• Job item
Count how many lines below include the word "TRENUTNO". Answer with a number only.

[Provided material Boundary: Start]

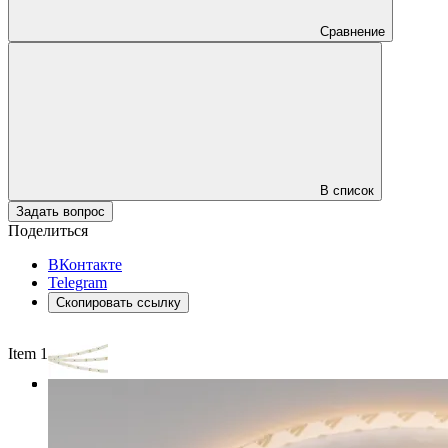
Сравнение
В список
Задать вопрос
Поделиться
ВКонтакте
Telegram
Скопировать ссылку
Item 1 of 3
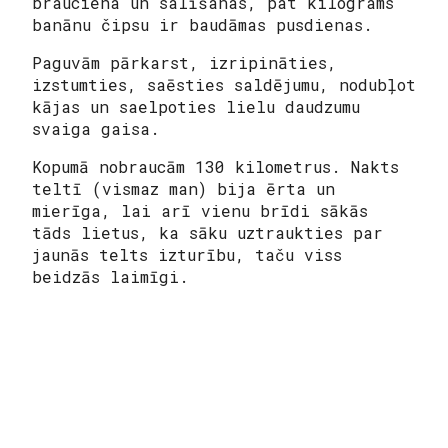
brauciena un salīšanas, pat kilograms
banānu čipsu ir baudāmas pusdienas.
Paguvām pārkarst, izripināties,
izstumties, saēsties saldējumu, nodubļot
kājas un saelpoties lielu daudzumu
svaiga gaisa.
Kopumā nobraucām 130 kilometrus. Nakts
teltī (vismaz man) bija ērta un
mierīga, lai arī vienu brīdi sākās
tāds lietus, ka sāku uztraukties par
jaunās telts izturību, taču viss
beidzās laimīgi.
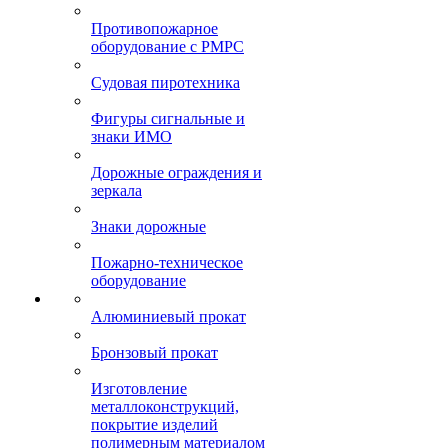
Противопожарное
оборудование с РМРС
Судовая пиротехника
Фигуры сигнальные и
знаки ИМО
Дорожные ограждения и
зеркала
Знаки дорожные
Пожарно-техническое
оборудование
Алюминиевый прокат
Бронзовый прокат
Изготовление
металлоконструкций,
покрытие изделий
полимерным материалом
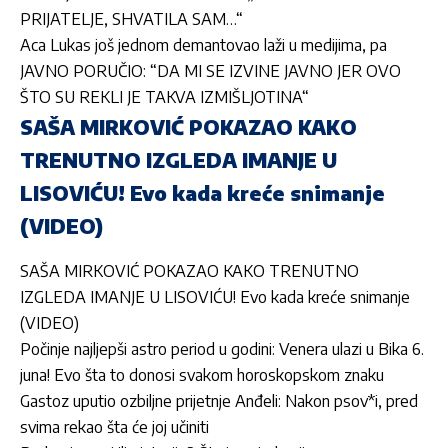
PRIJATELJE, SHVATILA SAM…“
Aca Lukas još jednom demantovao laži u medijima, pa
JAVNO PORUČIO: “DA MI SE IZVINE JAVNO JER OVO
ŠTO SU REKLI JE TAKVA IZMIŠLJOTINA“
SAŠA MIRKOVIĆ POKAZAO KAKO
TRENUTNO IZGLEDA IMANJE U
LISOVIĆU! Evo kada kreće snimanje
(VIDEO)
SAŠA MIRKOVIĆ POKAZAO KAKO TRENUTNO
IZGLEDA IMANJE U LISOVIĆU! Evo kada kreće snimanje
(VIDEO)
Počinje najljepši astro period u godini: Venera ulazi u Bika 6.
juna! Evo šta to donosi svakom horoskopskom znaku
Gastoz uputio ozbiljne prijetnje Anđeli: Nakon psov*i, pred
svima rekao šta će joj učiniti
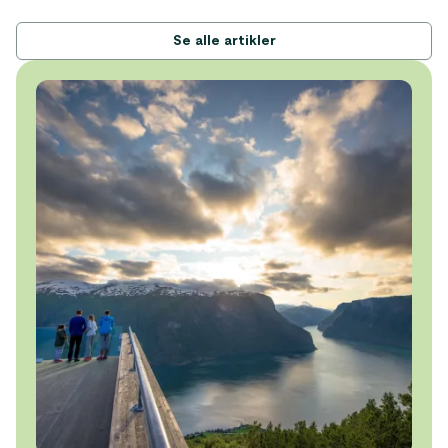
Se alle artikler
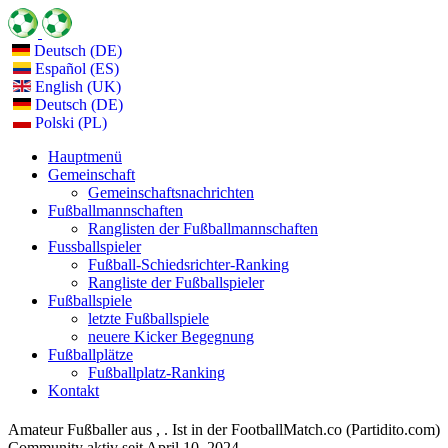
Deutsch (DE)
Español (ES)
English (UK)
Deutsch (DE)
Polski (PL)
Hauptmenü
Gemeinschaft
Gemeinschaftsnachrichten
Fußballmannschaften
Ranglisten der Fußballmannschaften
Fussballspieler
Fußball-Schiedsrichter-Ranking
Rangliste der Fußballspieler
Fußballspiele
letzte Fußballspiele
neuere Kicker Begegnung
Fußballplätze
Fußballplatz-Ranking
Kontakt
Amateur Fußballer aus , . Ist in der FootballMatch.co (Partidito.com)
Community aktiv seit April 10, 2024.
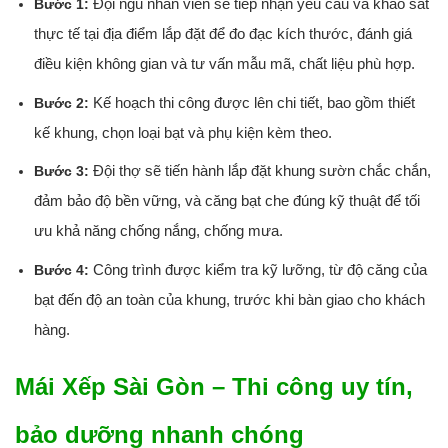
Đội ngũ nhân viên sẽ tiếp nhận yêu cầu và khảo sát
Bước 1:
thực tế tại địa điểm lắp đặt để đo đạc kích thước, đánh giá
điều kiện không gian và tư vấn mẫu mã, chất liệu phù hợp.
Kế hoạch thi công được lên chi tiết, bao gồm thiết
Bước 2:
kế khung, chọn loại bạt và phụ kiện kèm theo.
Đội thợ sẽ tiến hành lắp đặt khung sườn chắc chắn,
Bước 3:
đảm bảo độ bền vững, và căng bạt che đúng kỹ thuật để tối
ưu khả năng chống nắng, chống mưa.
Công trình được kiểm tra kỹ lưỡng, từ độ căng của
Bước 4:
bạt đến độ an toàn của khung, trước khi bàn giao cho khách
hàng.
Mái Xếp Sài Gòn – Thi công uy tín,
bảo dưỡng nhanh chóng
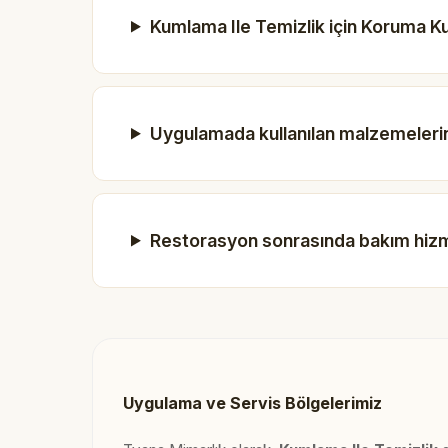
Kumlama Ile Temizlik için Koruma Ku
Uygulamada kullanılan malzemelerin
Restorasyon sonrasında bakım hiz
Uygulama ve Servis Bölgelerimiz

[Provided material Boundary: End]

• Answer for this exercise
2